Just listening to Tommy was making me feel cold. I poured a couple more Jamesons. Tommy took a hit of his whiskey, then picked up his story.

"Other side of the wire, I can't get enough purchase on the ridge to take me around to the Staples place, there's a dirty big bank sloping down to the riverbed, it's got, you wouldn't call it a waterfall, a bit of a gusher, there's a stream up on the property, anyway, I can't get around it so I've got to climb down, there's a bank of brambles and nettles, then there's elder and sycamore a bit further on, I cling to some ivy and get as far as a sycamore that's trunk is swathed in the stuff and I can scale down the ivy to the riverbed no bother.

"Getting up to the house is a bit more of a problem, because the moon has gone behind a cloud and I don't want to use a torch. I'm also in difficulties because my shoes are soaked and freezing and there's marsh stretching on as far as I go, until I find another sycamore on the Staples side. The ivy only climbs about fifteen feet, and there's a fork in the tree another ten feet up and nothing but the odd whorl and nub to get me there and the bark is all frosted now, slippier than a whore's knickers but I make it, and from the fork there's enough branches to get ten feet above the backyard, which I now see in the moonlight has a fucking fence of palings, so I'm there, sodden, shivering, crackling with the fucking cold, thinking, if this fucker has searchlights, or dogs, or both, I am finished, because I don't see where the extra yard of whatever is coming from. And then I think, fuck it, we're mates, he was gonna step in for me with Ed outside McGoldrick's. And then I'm, yeah, but how friendly is he gonna be, you just dropped out of a fucking tree into his backyard on Christmas night, chances are he's gonna revise his opinion of you downward.

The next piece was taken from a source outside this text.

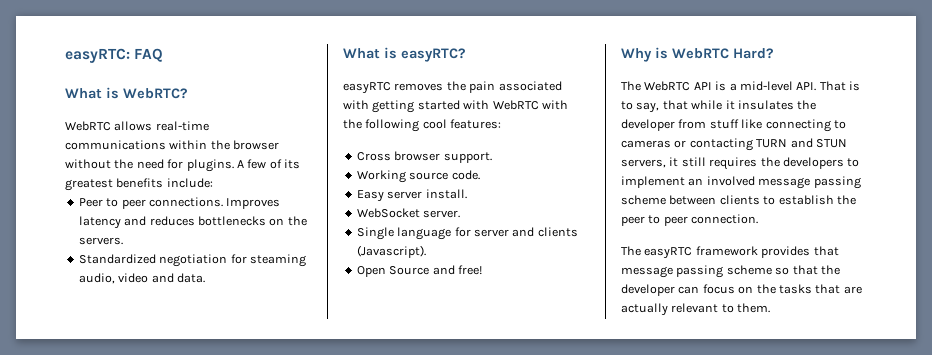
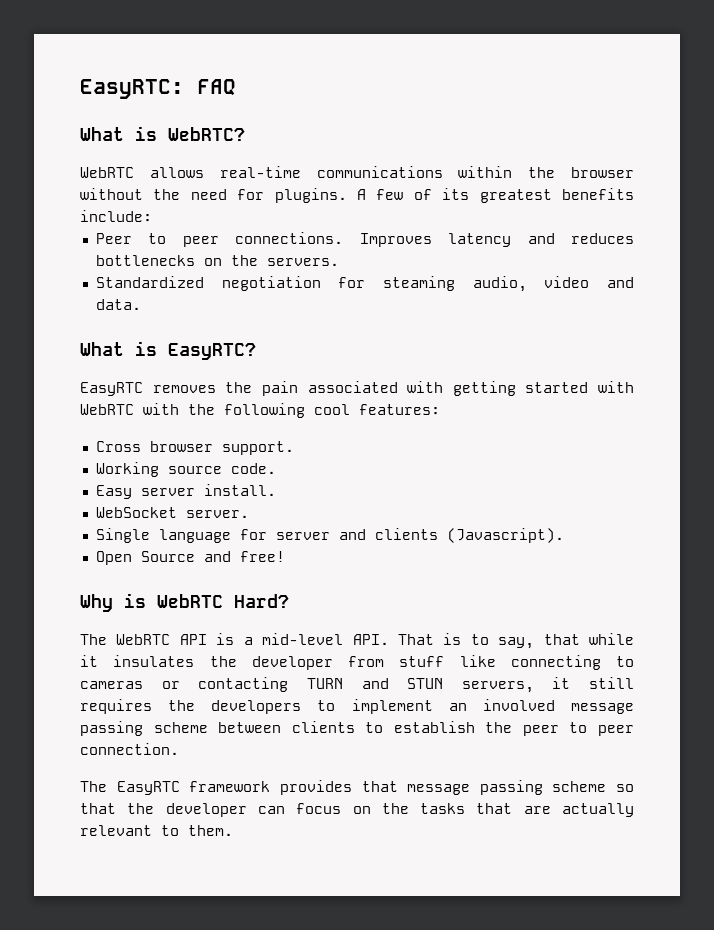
[65,48,130,63] easyRTC: -> [80,79,184,99] EasyRTC:
[401,48,466,62] [343,82,391,94] easyRTC? // easyRTC -> [168,343,256,360] [80,382,143,396] EasyRTC? // EasyRTC
[644,247,693,259] easyRTC -> [116,781,180,795] EasyRTC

"But to be honest with you, there's only so long you can stay up a fucking tree, by its nature it's a temporary location, so I'm ready to jump, I'm watching the yard, there's a couple of mobile homes, an avalanche of scrap, I can see lights in the stone cottage, Bomber's homemade Jeep and another vehicle, a Range Rover looks like. And I'm watching, and I hear an engine, and lights approaching, and I've leant so far forward I feel I'm slipping, and Bomber comes out of his house and stands in his doorway and I'm jamming myself back against the bough that's above my head and sliding my arse in tight against the trunk as another fucking Range Rover bounces up into view. Out get Miranda Hart and some bloke, can't make him out, expected, it looks like, and they all go into the cottage, five minutes, ten minutes, half a fuckin' hour, great, I'm like, if I fell on the palings, maybe they'd bring me to hospital, where the heat would be on. And then I'm like, maybe they wouldn't."